**Data records:**
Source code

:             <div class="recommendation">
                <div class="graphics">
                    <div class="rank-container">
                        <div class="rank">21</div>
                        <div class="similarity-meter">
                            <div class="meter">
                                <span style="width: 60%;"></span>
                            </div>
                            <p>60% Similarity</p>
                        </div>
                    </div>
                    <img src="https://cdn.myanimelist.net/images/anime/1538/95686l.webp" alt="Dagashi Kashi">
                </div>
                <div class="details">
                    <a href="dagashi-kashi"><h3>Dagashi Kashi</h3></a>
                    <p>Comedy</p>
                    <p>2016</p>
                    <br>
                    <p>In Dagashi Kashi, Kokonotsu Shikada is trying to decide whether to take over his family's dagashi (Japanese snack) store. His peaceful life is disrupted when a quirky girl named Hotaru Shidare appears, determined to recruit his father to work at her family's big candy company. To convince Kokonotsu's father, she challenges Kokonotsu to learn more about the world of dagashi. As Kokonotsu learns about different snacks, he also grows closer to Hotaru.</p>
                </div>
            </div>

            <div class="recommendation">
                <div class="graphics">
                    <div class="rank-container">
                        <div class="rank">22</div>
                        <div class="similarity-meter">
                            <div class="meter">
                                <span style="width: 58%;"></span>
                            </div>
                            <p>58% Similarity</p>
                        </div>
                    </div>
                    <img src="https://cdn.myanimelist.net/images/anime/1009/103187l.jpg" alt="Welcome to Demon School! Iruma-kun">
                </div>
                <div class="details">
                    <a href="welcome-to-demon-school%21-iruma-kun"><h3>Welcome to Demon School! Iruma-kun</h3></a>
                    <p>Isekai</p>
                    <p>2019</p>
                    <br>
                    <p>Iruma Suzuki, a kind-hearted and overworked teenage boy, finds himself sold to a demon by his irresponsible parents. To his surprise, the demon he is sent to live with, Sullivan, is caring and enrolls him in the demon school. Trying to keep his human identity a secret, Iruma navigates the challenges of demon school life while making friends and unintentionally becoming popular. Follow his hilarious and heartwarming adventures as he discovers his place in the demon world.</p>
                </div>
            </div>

**Instructions for the task:**
Tally the lines in the listing above that contain the string "https", and reply with only that number.

**Task solution:**
2